⟨
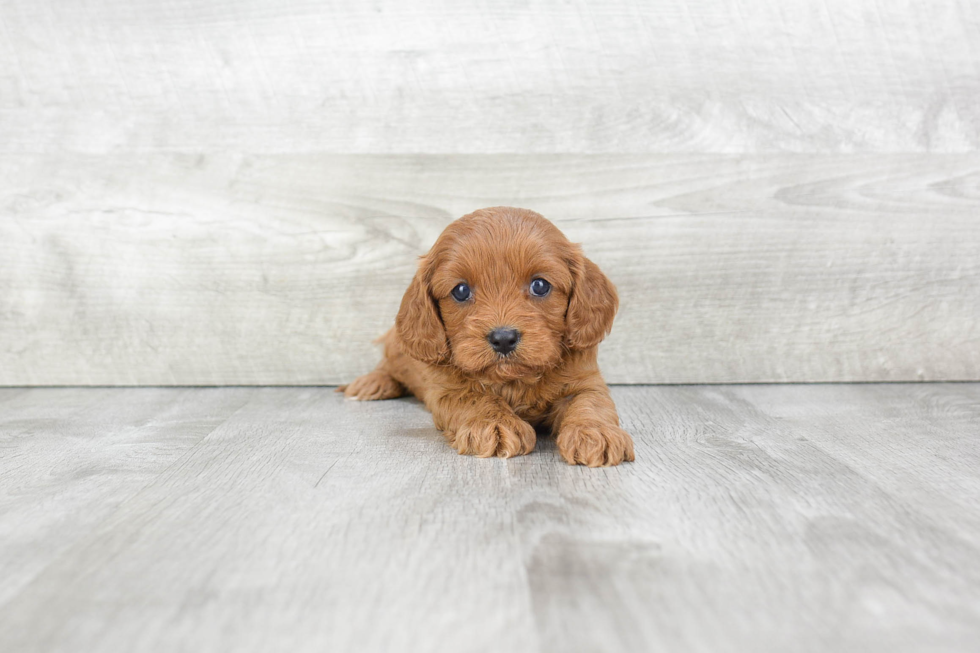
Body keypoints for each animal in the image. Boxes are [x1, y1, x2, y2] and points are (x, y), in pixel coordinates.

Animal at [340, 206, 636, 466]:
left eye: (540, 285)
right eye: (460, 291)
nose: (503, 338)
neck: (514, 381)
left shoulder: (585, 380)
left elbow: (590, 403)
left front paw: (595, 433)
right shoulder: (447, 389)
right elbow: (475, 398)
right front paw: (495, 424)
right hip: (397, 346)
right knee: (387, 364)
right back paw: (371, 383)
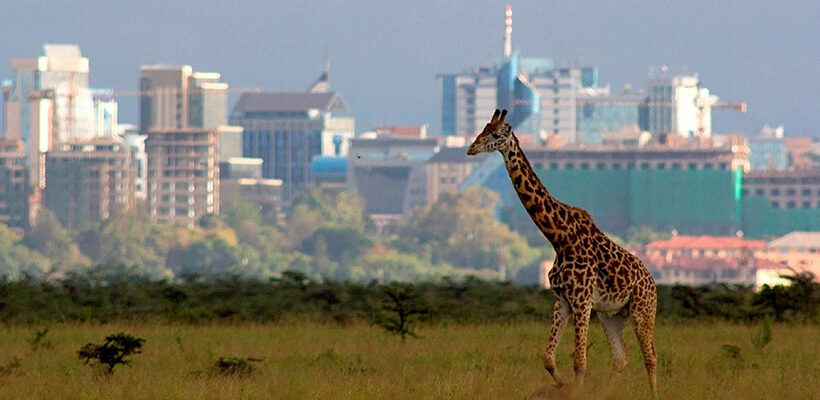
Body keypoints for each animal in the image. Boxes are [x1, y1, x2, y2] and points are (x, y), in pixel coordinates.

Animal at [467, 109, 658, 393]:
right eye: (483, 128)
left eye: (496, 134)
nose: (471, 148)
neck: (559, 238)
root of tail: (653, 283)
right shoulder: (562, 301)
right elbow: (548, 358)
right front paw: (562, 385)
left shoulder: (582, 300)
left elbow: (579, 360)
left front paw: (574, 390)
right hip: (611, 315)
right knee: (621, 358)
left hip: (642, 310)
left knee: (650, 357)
⟩
* [Activity] Each line from the one containing "left eye: (496, 134)" to the end of the listing above must be printed exactly, and no other line may appear.

* [The answer]
left eye: (496, 134)
nose: (471, 148)
neck: (559, 238)
root of tail: (653, 283)
right shoulder: (562, 301)
right elbow: (548, 358)
right front paw: (562, 385)
left shoulder: (582, 300)
left elbow: (579, 360)
left front paw: (574, 390)
right hip: (611, 315)
right knee: (621, 358)
left hip: (642, 310)
left knee: (650, 357)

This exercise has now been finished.